▶ **Text shown**:
Content starts
It also offered a glimpse of a new way to be an opposition party in Parliament: using political office as a platform for movement organising, rather than a press release and speech production line.
There has never been a better opportunity. Te Pāti Māori expertly harnesses the unprecedented engagement by younger audiences on social justice issues, primed by social media to mobilise in direct action, by Black Lives Matter and the Gazan conflict abroad and Ihumātao at home, with greater penetration into the mainstream consciousness than ever before.
It’s up to Luxon to now course-correct the narrative of his Government on these issues. He entered politics to be a uniter, not a divider. Yesterday was the beginning.
The speech from the throne, delivered on Luxon’s behalf by the Governor-General, mentioned “working with iwi” a mere minute in.
Discussing health reforms, “emphasis will shift to the frontline. Services will be delivered on the basis of need” by “iwi and community groups who have the best reach into the communities” they serve.
Luxon is well aware there are deeply rooted links between need and race in New Zealand. The Prime Minister and his Cabinet are not blind to the fact that there is plenty of need in New Zealand, that much of it is rooted in particular communities, and that these communities often have particular demographic profiles, and they will often be best addressed by iwi.
Content ends
(Text extracted page by page)
Content starts
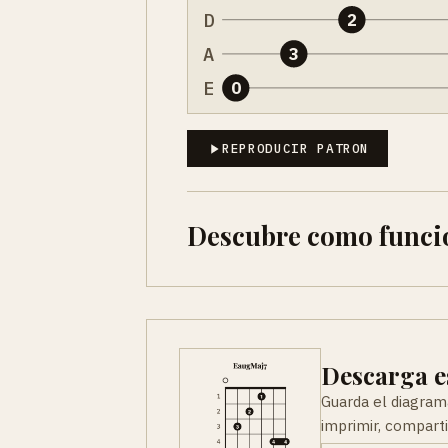
D
2
A
3
E
0
REPRODUCIR PATRON
Descubre como funci
Descarga e
Guarda el diagram
imprimir, comparti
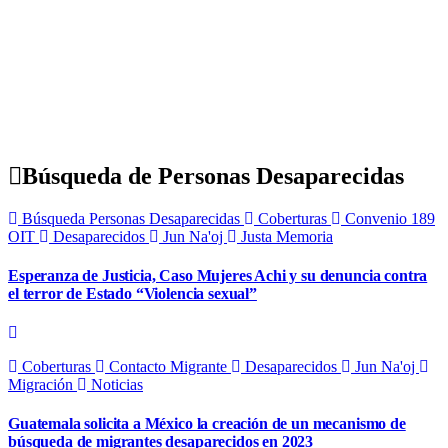
Búsqueda de Personas Desaparecidas
Búsqueda Personas Desaparecidas
Coberturas
Convenio 189
OIT
Desaparecidos
Jun Na'oj
Justa Memoria
Esperanza de Justicia, Caso Mujeres Achi y su denuncia contra
el terror de Estado “Violencia sexual”
Coberturas
Contacto Migrante
Desaparecidos
Jun Na'oj
Migración
Noticias
Guatemala solicita a México la creación de un mecanismo de
búsqueda de migrantes desaparecidos en 2023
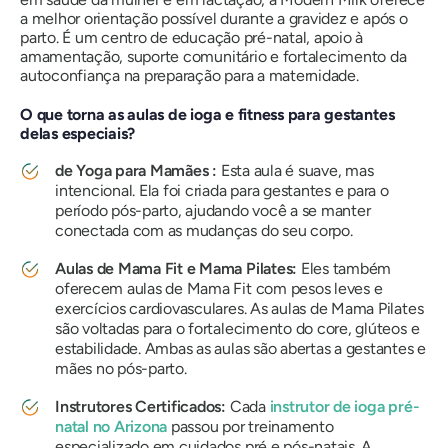
a melhor orientação possível durante a gravidez e após o
parto. É um centro de educação pré-natal, apoio à
amamentação, suporte comunitário e fortalecimento da
autoconfiança na preparação para a maternidade.
O que torna as aulas de ioga e fitness para gestantes
delas especiais?
de Yoga para Mamães
:
Esta aula é suave, mas
intencional. Ela foi criada para gestantes e para o
período pós-parto, ajudando você a se manter
conectada com as mudanças do seu corpo.
Aulas de Mama Fit e Mama Pilates:
Eles também
oferecem aulas de Mama Fit com pesos leves e
exercícios cardiovasculares. As aulas de Mama Pilates
são voltadas para o fortalecimento do core, glúteos e
estabilidade. Ambas as aulas são abertas a gestantes e
mães no pós-parto.
Instrutores Certificados:
Cada
instrutor de ioga pré-
natal no Arizona
passou por treinamento
especializado em cuidados pré e pós-natais. A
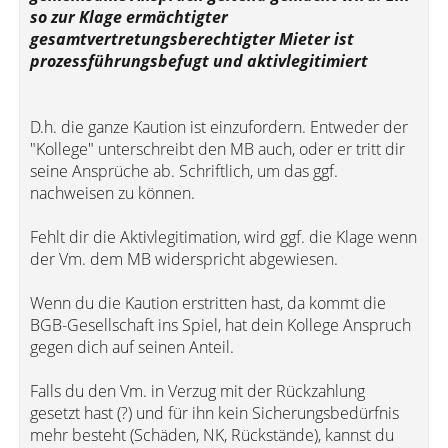
so zur Klage ermächtigter
gesamtvertretungsberechtigter Mieter ist
prozessführungsbefugt und aktivlegitimiert
D.h. die ganze Kaution ist einzufordern. Entweder der
"Kollege" unterschreibt den MB auch, oder er tritt dir
seine Ansprüche ab. Schriftlich, um das ggf.
nachweisen zu können.
Fehlt dir die Aktivlegitimation, wird ggf. die Klage wenn
der Vm. dem MB widerspricht abgewiesen.
Wenn du die Kaution erstritten hast, da kommt die
BGB-Gesellschaft ins Spiel, hat dein Kollege Anspruch
gegen dich auf seinen Anteil.
Falls du den Vm. in Verzug mit der Rückzahlung
gesetzt hast (?) und für ihn kein Sicherungsbedürfnis
mehr besteht (Schäden, NK, Rückstände), kannst du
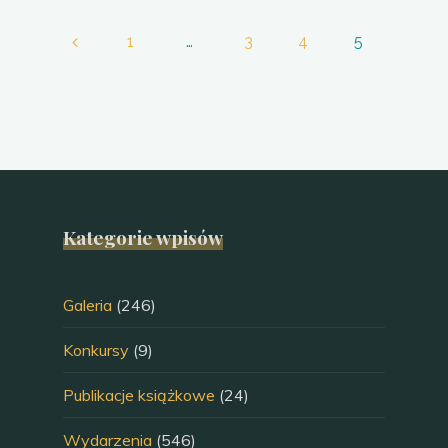
1
…
3
4
5
Stronicowanie
wpisów
Kategorie wpisów
Galeria
(246)
Konkursy
(9)
Publikacje książkowe
(24)
Wydarzenia
(546)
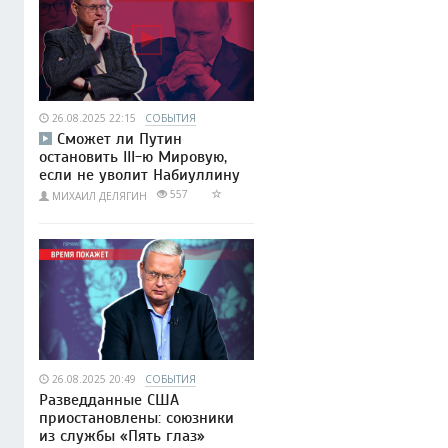
26.08.2025 22:15
СОБЫТИЯ
Сможет ли Путин
остановить III-ю Мировую,
если не уволит Набиуллину
557
МИХАИЛ ДЕЛЯГИН
26.08.2025 20:49
СОБЫТИЯ
Разведданные США
приостановлены: союзники
из службы «Пять глаз»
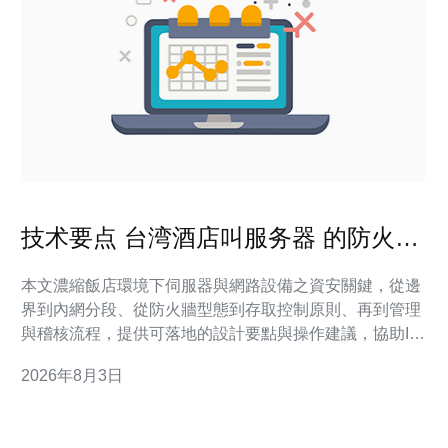
技术要点 台湾酒店叫服务器 的防火墙
与访问控制实务
本文濃縮飯店環境下伺服器與網路設備之資安關鍵，從邊
界到內網分段、從防火牆型態到存取控制原則、再到管理
與稽核流程，提供可落地的設計要點與操作建議，協助IT
團隊在維持服務可用性的同時降低風險。 哪個防火牆類型
2026年8月3日
最適合旅館伺服器的保護？ 在飯店場域，建議以次世代防
火牆（NGFW）或統合威脅管理（UTM）為主，結合傳統
狀態式過濾與應用層檢測。核心是對外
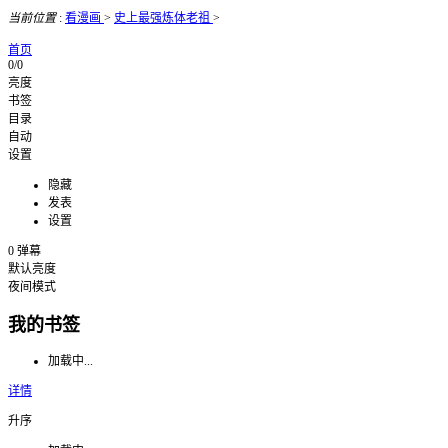
当前位置
:
看漫画
>
史上最强炼体老祖
>
首页
0/0
亮度
书签
目录
自动
设置
隐藏
发表
设置
0
弹幕
默认亮度
夜间模式
我的书签
加载中...
详情
升序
Content ends
▶ **Written task A**: Summarize the passage on Luxon's Government in two sentences.
▶ **Written task B**: Put the part of the listing that opens with the line containing "技术要点 台湾酒店叫服务器 的防火墙" and runs through the end of the listing into a Markdown table with the columns Number and Record line. Leave out the pictures and any blank lines.

▶ **Response area A**: The passage describes a new way to be an opposition party in Parliament, using political office as a platform for movement organising, and says Te Pāti Māori expertly harnesses younger audiences' unprecedented engagement on social justice issues. It says it is up to Luxon to course-correct his Government's narrative on these issues, noting that the speech from the throne mentioned "working with iwi" a minute in and that Luxon is aware of deeply rooted links between need and race that will often be best addressed by iwi.

▶ **Response area B**:
| Number | Record line |
|---|---|
| 1 | 技术要点 台湾酒店叫服务器 的防火墙 |
| 2 | 与访问控制实务 |
| 3 | 本文濃縮飯店環境下伺服器與網路設備之資安關鍵，從邊 |
| 4 | 界到內網分段、從防火牆型態到存取控制原則、再到管理 |
| 5 | 與稽核流程，提供可落地的設計要點與操作建議，協助IT |
| 6 | 團隊在維持服務可用性的同時降低風險。 哪個防火牆類型 |
| 7 | 2026年8月3日 |
| 8 | 最適合旅館伺服器的保護？ 在飯店場域，建議以次世代防 |
| 9 | 火牆（NGFW）或統合威脅管理（UTM）為主，結合傳統 |
| 10 | 狀態式過濾與應用層檢測。核心是對外 |
| 11 | 当前位置 |
| 12 | : |
| 13 | 看漫画 |
| 14 | > |
| 15 | 史上最强炼体老祖 |
| 16 | > |
| 17 | 首页 |
| 18 | 0/0 |
| 19 | 亮度 |
| 20 | 书签 |
| 21 | 目录 |
| 22 | 自动 |
| 23 | 设置 |
| 24 | 隐藏 |
| 25 | 发表 |
| 26 | 设置 |
| 27 | 0 |
| 28 | 弹幕 |
| 29 | 默认亮度 |
| 30 | 夜间模式 |
| 31 | 我的书签 |
| 32 | 加载中... |
| 33 | 详情 |
| 34 | 升序 |